▸ **WHAT YOU WILL DO**
I would like you to output every record below exactly, apart from the pictures.

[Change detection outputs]
---+---

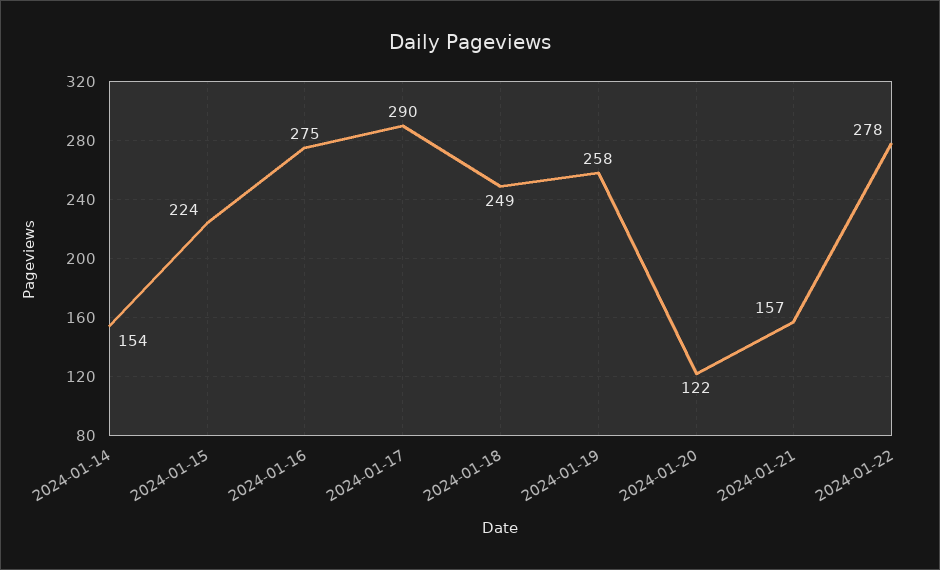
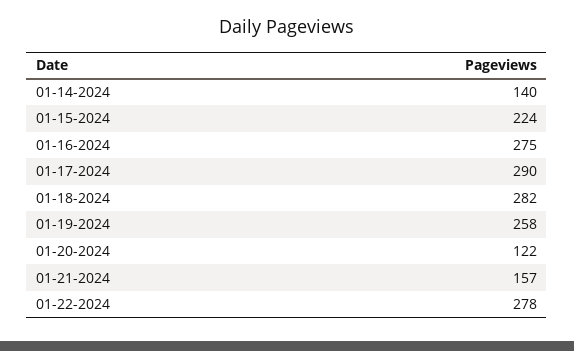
  {
-   "2024-01-14": 154,
+   "2024-01-14": 140,
    "2024-01-15": 224,
    "2024-01-16": 275,
    "2024-01-17": 290,
-   "2024-01-18": 249,
+   "2024-01-18": 282,
    "2024-01-19": 258,
    "2024-01-20": 122,
    "2024-01-21": 157,
    "2024-01-22": 278
  }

---+---

▸ **RESPONSE AREA**
  {
-   "2024-01-14": 154,
+   "2024-01-14": 140,
    "2024-01-15": 224,
    "2024-01-16": 275,
    "2024-01-17": 290,
-   "2024-01-18": 249,
+   "2024-01-18": 282,
    "2024-01-19": 258,
    "2024-01-20": 122,
    "2024-01-21": 157,
    "2024-01-22": 278
  }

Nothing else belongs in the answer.